Das in dieser Studie angewandte Tierverfahren wurde von den Tierethikkommissionen der Universität Aix-Marseille (C2EA-14) genehmigt und gemäß den Protokollen durchgeführt, die von der ernannten nationalen Ethikkommission für Tierversuche (Ministère de l'Education Nationale, de l'Enseignement Supérieur et de la Recherche; Autorisierung Apafis Nr. 33927-2021111715507212).

1. Einrichten der zeitgesteuerten Paarung vor der Präparation

  1. Um Mausembryonen zu erzeugen, führen Sie 9,5 Tage vor der Isolierung der Herzregion eine zeitgesteuerte Paarung zwischen erwachsenen Mäusen durch. Bei diesem Verfahren wurden Wildtyp-C57BL/6J-Mäuse im Alter von 2-6 Monaten verwendet, und die zeitgesteuerte Paarung wurde über Nacht durchgeführt.
  2. Prüfen Sie am nächsten Morgen, ob die weiblichen Mäuse einen Vaginalpfropfen haben. Betrachten Sie den Tag, an dem der Pfropfen als embryonaler Tag (E) 0,5 identifiziert wird.

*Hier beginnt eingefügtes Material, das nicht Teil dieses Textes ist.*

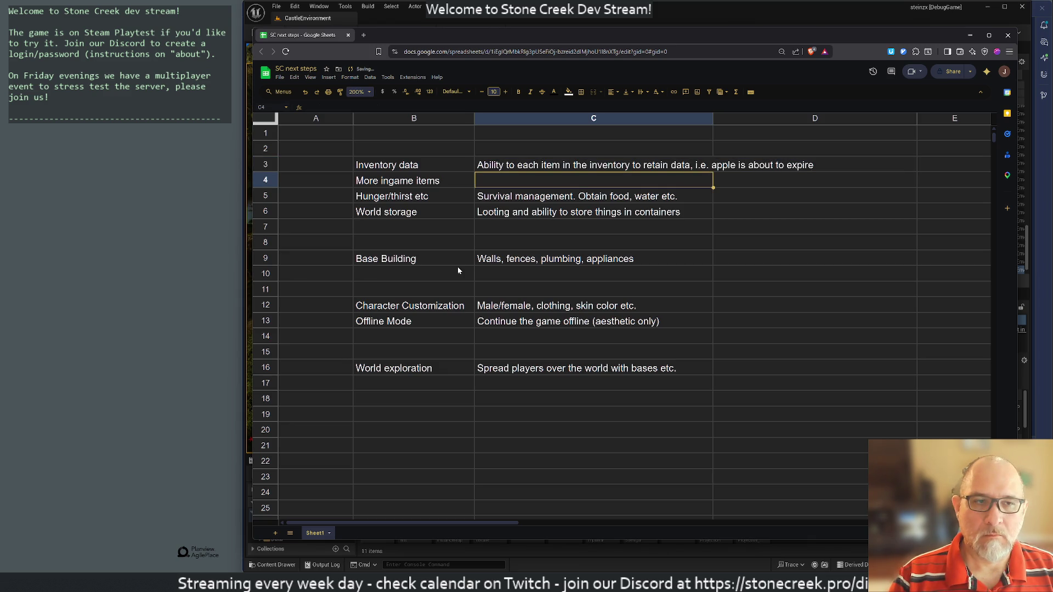
pyautogui.press('Up')
pyautogui.press('Return')
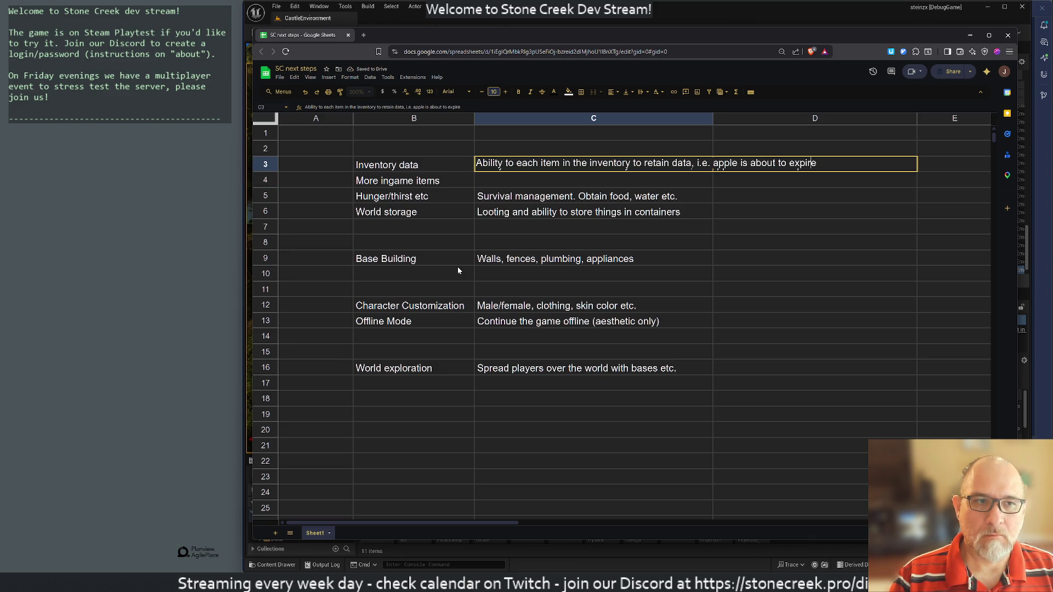
pyautogui.press('BackSpace')
pyautogui.press('BackSpace')
pyautogui.press('BackSpace')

2. Gewebepräparation und Zellisolierung

  1. Euthanasieren Sie das 2-6 Monate alte trächtige Weibchen C57BL/6J am 9,5. Tag nach der Empfängnis über CO2 mit steigender Konzentration gefolgt von einer zervikalen Luxation. Reinigen Sie den unteren Teil des Bauches mit 70% Ethanol.
    HINWEIS: Die Verwendung von Anästhetika vor der Zervixluxation wird nicht empfohlen, da dies die Embryonen Umweltveränderungen aussetzen würde, die sich auf nachfolgende transkriptomische und epigenomische Studien auswirken könnten.
  2. Öffnen Sie den Bauch und das Bauchfell mit einer Schere. Stellen Sie sich die Gebärmutterhörner vor und verwenden Sie eine Pinzette, um beide Hörner zu entfernen.
  3. Legen Sie die Hörner in eine Petrischale, die kaltes Komplettmedium mit 1% FBS enthält. Obwohl kein bestimmtes Volumen erforderlich ist, muss darauf geachtet werden, dass die Embryonen vollständig in das Medium eingetaucht sind. Ein ungefähres Volumen von 10 ml pro 10 cm Petrischale ist angemessen.
  4. Entfernen Sie unter dem Stereomikroskop mit 5-facher Vergrößerung und mit einer Pinzette das Endometriumgewebe, die Plazenta und den Dottersack von jedem Embryo.
  5. Legen Sie die Embryonen in eine Petrischale mit kaltem Komplettmedium mit 1% FBS. Die embryonale Herzregion, wie auf dem schematischen Embryo in Abbildung 1 beschrieben, wird in kaltem, vollständigem Medium präpariert.
  6. Die Herzregionen, die von fünf Mausembryonen präpariert wurden, werden in einem 1,5-ml-Mikrozentrifugenröhrchen zusammengefasst. Vorkühlende Schwingeimerzentrifugen auf 4 °C.
  7. Bei 300x g für 1 min bei RT in einer Schwingeimerzentrifuge zentrifugieren. Entfernen Sie den Überstand und waschen Sie das Gewebe, indem Sie 1 ml PBS in Gewebekulturqualität hinzufügen.
  8. Bei 300 x g für 1 min bei RT zentrifugieren. Entfernen Sie den Überstand und wiederholen Sie die Waschschritte für insgesamt zwei Wäschen. Wiederholen Sie die Wäsche zweimal und ersetzen Sie das PBS durch 0,05% Trypsin/EDTA (1x).
  9. Für den Gewebeaufschluss 50 μl 0,25 % Trypsin/EDTA für 10 min bei 37 °C zugeben. Wenden Sie nach 5 Minuten eine sanfte mechanische Dissoziation durch Auf- und Abgesten mit einer Filterspitze mit breiter Öffnung an.
  10. Inaktivieren Sie die Trypsin-Verdauungsaktivität, indem Sie den dissoziierten Zellen 350 μl vollständiges Medium hinzufügen. Die resuspendierten Zellen werden durch ein 40 μm großes Zellsieb geführt.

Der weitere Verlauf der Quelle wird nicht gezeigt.